God knows who decides what "makes it" on dance-oriented radio (or how, for that matter), but hush... may hold a winner. Ironically enough, it's a remake of a country tune that enjoyed massive popularity some years back: "Beautiful Body." Remember? "If I said you had a beautiful body would you hold it against me?" There's nothing that sounds like country in either the "auntie mame radio edit" (including sampled dialogue from the movie), the "pink noise mix" or the "pink noise radio edit," but in a remake-heavy dance-radio culture that lives and dies on topically clever juxtapositions, this little gem of double-edged (if hamfisted) sexual/political commentary just might get Pinque on the air. By her own reckoning, she figures she needs to get the song played 15 times, sell about 5,000 copies, and then the major labels will come to her. And for now, a release on a major label and the money that comes with it define the next stage of "making it." With label support, Pinque says, she could really go nuts with her next project. Maybe work with an orchestra, which she's always wanted to do. Or a boys' choir.

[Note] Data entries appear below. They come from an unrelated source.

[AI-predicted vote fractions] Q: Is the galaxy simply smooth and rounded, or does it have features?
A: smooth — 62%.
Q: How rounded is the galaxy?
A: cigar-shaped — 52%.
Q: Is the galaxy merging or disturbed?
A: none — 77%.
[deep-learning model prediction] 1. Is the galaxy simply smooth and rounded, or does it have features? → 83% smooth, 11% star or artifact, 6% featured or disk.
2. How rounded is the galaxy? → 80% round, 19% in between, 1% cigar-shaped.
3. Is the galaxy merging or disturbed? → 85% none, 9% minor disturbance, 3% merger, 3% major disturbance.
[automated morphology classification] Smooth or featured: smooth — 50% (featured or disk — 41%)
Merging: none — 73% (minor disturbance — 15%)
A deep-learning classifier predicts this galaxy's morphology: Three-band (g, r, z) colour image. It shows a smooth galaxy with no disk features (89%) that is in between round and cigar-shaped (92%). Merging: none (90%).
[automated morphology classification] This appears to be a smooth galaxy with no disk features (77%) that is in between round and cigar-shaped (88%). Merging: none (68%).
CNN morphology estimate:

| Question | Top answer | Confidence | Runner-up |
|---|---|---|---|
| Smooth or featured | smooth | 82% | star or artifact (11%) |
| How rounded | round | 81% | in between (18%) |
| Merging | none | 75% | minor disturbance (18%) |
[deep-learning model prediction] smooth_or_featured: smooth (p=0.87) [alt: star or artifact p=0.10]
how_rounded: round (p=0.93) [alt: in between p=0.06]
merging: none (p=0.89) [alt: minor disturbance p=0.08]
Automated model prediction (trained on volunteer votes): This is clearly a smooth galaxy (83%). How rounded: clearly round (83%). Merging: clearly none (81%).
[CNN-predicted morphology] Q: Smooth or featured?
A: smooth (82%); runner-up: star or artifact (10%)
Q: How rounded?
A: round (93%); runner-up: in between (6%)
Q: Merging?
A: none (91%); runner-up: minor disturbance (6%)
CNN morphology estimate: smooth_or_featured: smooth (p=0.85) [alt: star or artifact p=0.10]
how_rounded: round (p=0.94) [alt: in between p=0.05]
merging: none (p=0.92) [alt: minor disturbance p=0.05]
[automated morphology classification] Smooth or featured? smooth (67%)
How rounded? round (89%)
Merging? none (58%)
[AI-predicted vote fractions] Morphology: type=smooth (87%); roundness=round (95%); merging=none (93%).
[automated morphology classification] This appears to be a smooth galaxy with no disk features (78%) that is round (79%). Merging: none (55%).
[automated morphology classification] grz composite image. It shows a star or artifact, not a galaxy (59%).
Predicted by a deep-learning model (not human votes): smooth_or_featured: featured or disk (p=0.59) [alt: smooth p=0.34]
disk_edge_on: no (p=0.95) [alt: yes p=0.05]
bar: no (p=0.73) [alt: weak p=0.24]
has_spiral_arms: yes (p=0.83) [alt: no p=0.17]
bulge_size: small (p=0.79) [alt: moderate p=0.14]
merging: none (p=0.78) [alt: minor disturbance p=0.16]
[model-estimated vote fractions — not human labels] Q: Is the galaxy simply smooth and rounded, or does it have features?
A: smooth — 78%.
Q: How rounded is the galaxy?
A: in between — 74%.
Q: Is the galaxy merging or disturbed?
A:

Pinque isn't joking about the boys' choir, either. She wants to do it, and you get the feeling that, one way or another, some time or another, she will. Over lunch, she's excited, maybe even thrilled, at the prospect of an article written about her. She knows from experience how difficult it is to get coverage, and 24 years of knocking on doors has taught her that coverage equals promotion. She's friendly and chatty and apologetic for her own irrepressible digressions, and she wears a happy smile throughout. Behind that, though, is a woman who's determinedly learning what it takes to go pro, and when it comes down to the nitty-gritty details of orchestrating stage help and photo shoots, designing CD covers and hiring musicians, you can tell that Pinque is not some pastel-obsessed flake bouncing off the clouds and waiting for a break that will never come. She doesn't take no for an answer, and she doesn't say yes if yes doesn't fit her peculiar vision of art and show biz. You don't produce a CD on a record-store clerk's salary without a heavy dose of dedication and an equal shot of smarts.
The sort of irrepressible enthusiasm that's gotten her to this point has gained Pinque a lot of friends along the way, including the list of collaborators and friends who contributed their handwritten testimonials (on pink stationery) to her press kit. Words like "determination," "focus," "dedicated" and "drive" appear almost as often as "talented," "positive" and "powerful," and you get the feeling that the only thing that might stop her in her trek toward the top, whether she ever actually "makes it" or not, is a pink bus falling from the sky.
But the odds of that are even less than those of "making it" in the recording industry -- even working, as Pinque is, sans manager or agent. She's got friends in radio, friends at Rich's nightclub -- where she has performed -- a following amongst the gay community (which is thanked in the album's liner notes for its "endless, undying support"), and a commercially healthy sense of self-promotion. (I almost felt bad telling her that our interview would not result in a cover story, but, as she said, it never hurts to ask.)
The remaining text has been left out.